I could keep talking about how much I loved the characters, including the secondary characters – which included the mean girls (and they were mean!) and the football team – and the amazing, amazing setting, but I really think I’ve talked enough on this book. Just know that I picked it up on a recommendation thinking that I would like it and had to FORCE MYSELF not to email in !!!!! and capslock on practically every page with passages that I loved, quotes that stuck out to me, or scenes that made me laugh. This is a fantastic book, you guys, one that is to be loved, and I’m so very glad that I read it.

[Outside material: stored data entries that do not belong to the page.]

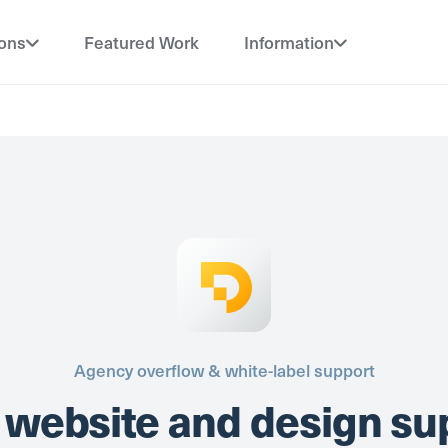
ions
Featured Work
Information
Agency overflow & white-label support
 website and design su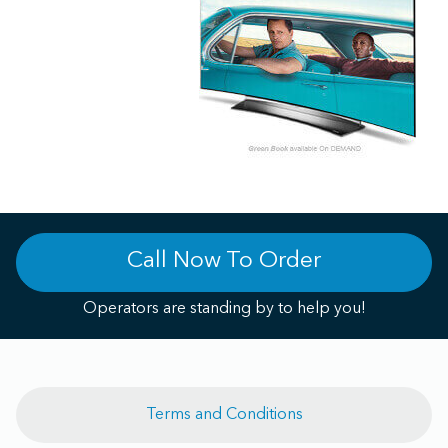
Call Now To Order
Operators are standing by to help you!
Terms and Conditions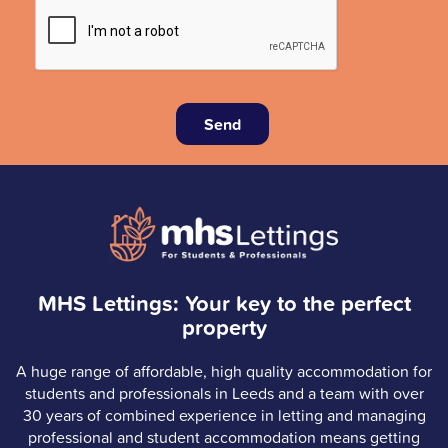
Send
MHS Lettings: Your key to the perfect
property
A huge range of affordable, high quality accommodation for
students and professionals in Leeds and a team with over
30 years of combined experience in letting and managing
professional and student accommodation means getting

It is not my first Liza Palmer – I’ve read and enjoyed More Like Her – but I do believe that this is my favorite, as you can tell by the length of this post.
I highly, highly recommend Nowhere But Home to fans of Adult Fiction/Women’s Fiction/ChickLit, fans of food or football, and fans of the South, specifically the great state of Texas. If you love books that incorporate family into the mix, this one is for you. If you love sibling relationships, this is for you. If you love the slow-burn of second chances, this one is for you. I have all ideas that you will not be disappointed. Brilliant, brilliant story.